El papel de la prensa occidental a la hora de poner en pie a este espantajo ha sido fundamental. Que la Inteligencia Militar estadounidense afirme que, «casi con toda seguridad», Irán abandonó su programa de armas nucleares en el 2003, ha sido relegado al cuarto trastero de la memoria. Que el presidente iraní Mahmoud Ahmadineyad nunca amenazó con «borrar a Israel del mapa», es algo sin interés. Pero éste ha sido el mantra de los «hechos» proporcionado por los medios de comunicación a los que, en su reciente actuación lacayuna ante el parlamento israelí, Gordon Brown aludió para amenazar, una vez más, a Irán.
Esta progresión de mentiras nos ha llevado a una de las crisis nucleares más peligrosas desde 1945, porque la amenaza real sigue siendo algo casi innombrable en los círculos del establishment occidental y, por consiguiente, en los medios de comunicación. Solamente existe una potencia nuclear cuyo arsenal prolifera en todo Oriente Medio, y ésa es Israel. Mordechai Vanunu intentó heroicamente avisar al mundo de ello en 1986, cuando sacó clandestinamente del país pruebas de que Israel estaba construyendo al menos unas 200 cabezas nucleares. Desafiando las resoluciones de la ONU, Israel está hoy claramente impaciente por atacar Irán, temerosa de que una nueva administración norteamericana pudiera -sólo pudiera- conducir a genuinas negociaciones con una nación que occidente ha estado perjudicando desde que Gran Bretaña y Estados Unidos acabasen con la democracia iraní en 1953.

**Consigna 1**. Según el fragmento, ¿cuántas cabezas nucleares estaba construyendo Israel de acuerdo con las pruebas que sacó Mordechai Vanunu en 1986?
**Consigna 2**. Continúa el texto sobre la crisis nuclear con Irán a partir de su última oración.

**Los datos**.
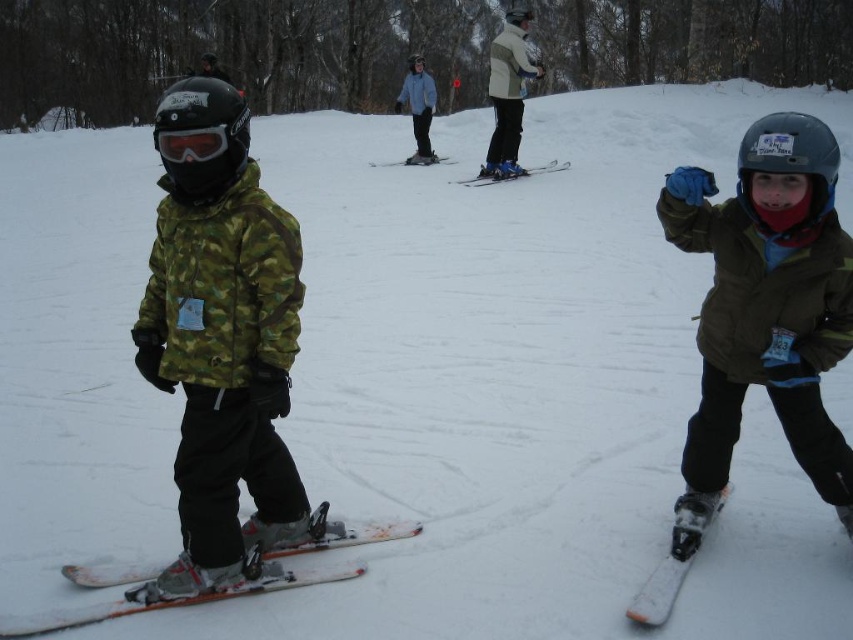
You are a photographer trying to capture a photo of both the matte green jacket at right and the matte black goggles at left in the same frame. Given their sizes, which object should you focus on first to ensure both are in the frame?

The matte green jacket at right has a greater height compared to the matte black goggles at left, so you should focus on the matte green jacket at right first to ensure both are in the frame.

You are standing at the point marked as point (821,496) in the snowy scene. A friendly snowman is 2 meters tall and needs to be placed somewhere in the scene. Can you determine if the snowman will be visible from your current position?

The snowman will be visible from your current position at point (821,496) because the distance between you and the snowman is 3.24 meters, which is greater than the snowman height of 2 meters. Since the snowman is taller than half the distance, it will be visible.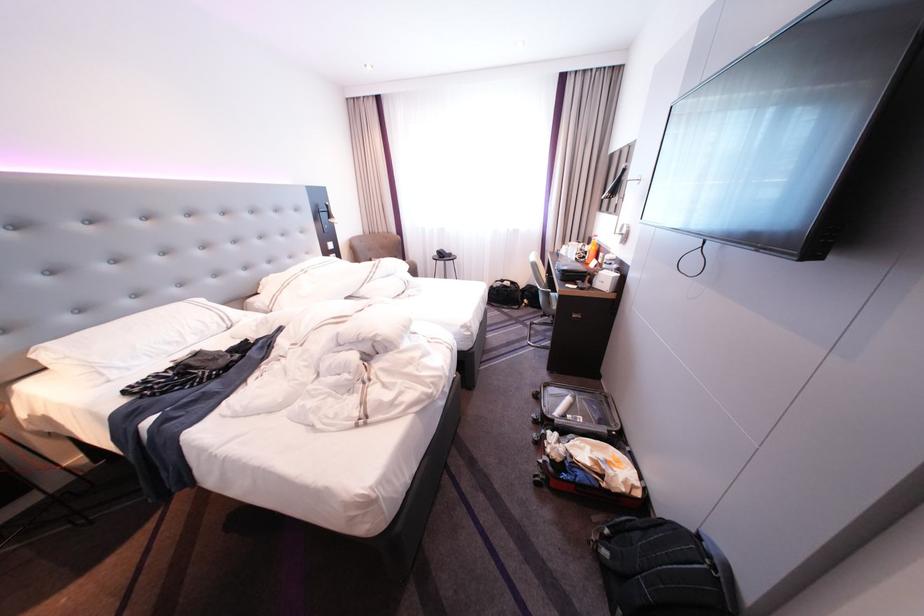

**Respuesta 1**. Al menos unas 200.

**Respuesta 2**.
En el New York Times del 18 de julio, el historiador israelí Benny Morris, considerado en su día un liberal y hoy asesor del establishment político y militar de su país, amenazó con «un Irán convertido en un páramo nuclear.» Esto sería un asesinato en masa. Tratándose de un judío, la ironía es sangrante.
La cuestión que sobreviene es: ¿somos el resto de nosotros meros espectadores, asegurando, como hicieron los buenos alemanes, «que no sabemos nada»? ¿Nos escondemos por más tiempo detrás de lo que Richard Falk ha llamado «una pantalla legal y moral farisaica [de] imágenes positivas de valores occidentales e inocencia y nos hacemos los amenazados, dando validez a una campaña de violencia ilimitada»? La caza de los criminales de guerra vuelve a estar de moda. Radovan Karadzic se sienta en el banquillo de los acusados, pero Sharon y Olmer, Bush y Blair no. ¿Por qué no? La memoria de Hiroshima exige una respuesta.